Performance Monitoring
Several DTrace providers implement probes that correspond to existing performance monitoring
tools:
■ The vminfo provider implements probes that correspond to the vmstat(1M) tool
■ The sysinfo provider implements probes that correspond to the mpstat(1M) tool
■ The io provider implements probes that correspond to the iostat(1M) tool
■ The syscall provider implements probes that correspond to the truss(1) tool
You can use the DTrace facility to extract the same information that the bundled tools provide, but
with greater flexibility. The DTrace facility provides arbitrary kernel information that is available at
the time that the probes fire. The DTrace facility enables you to receive information such as process
identification, thread identification, and stack traces.
37
Performance Monitoring
bread Probe that fires whenever a buffer is physically read from a device. bread
fires after the buffer has been requested from the device, but before blocking
pending its completion.
bwrite Probe that fires whenever a buffer is about to be written out to a device,
whether synchronously or asynchronously.
cpu_ticks_idle Probe that fires when the periodic system clock has made the determination
that a CPU is idle. Note that this probe fires in the context of the system clock
and therefore fires on the CPU running the system clock. The cpu_t
argument (arg2) indicates the CPU that has been deemed idle.
cpu_ticks_kernel Probe that fires when the periodic system clock has made the determination
that a CPU is executing in the kernel. This probe fires in the context of the
system clock and therefore fires on the CPU running the system clock. The
cpu_t argument (arg2) indicates the CPU that has been deemed to be
executing in the kernel.
cpu_ticks_user Probe that fires when the periodic system clock has made the determination
that a CPU is executing in user mode. This probe fires in the context of the
system clock and therefore fires on the CPU running the system clock. The
cpu_t argument (arg2) indicates the CPU that has been deemed to be
running in user-mode.
cpu_ticks_wait Probe that fires when the periodic system clock has made the determination
that a CPU is otherwise idle, but some threads are waiting for I/O on the
CPU. This probe fires in the context of the system clock and therefore fires
on the CPU running the system clock. The cpu_t argument (arg2) indicates
the CPU that has been deemed waiting on I/O.

### Data provided
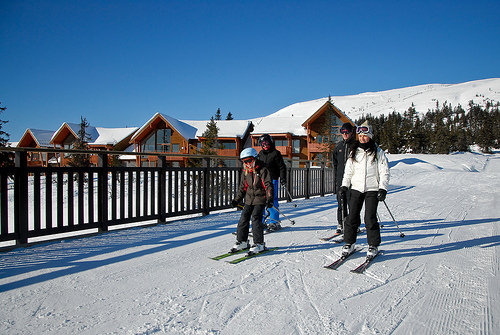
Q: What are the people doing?
A: Skiing.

### Aim of the exercise
In the DTrace performance monitoring text, which provider implements probes that correspond to the iostat(1M) tool?

### Task output
The io provider.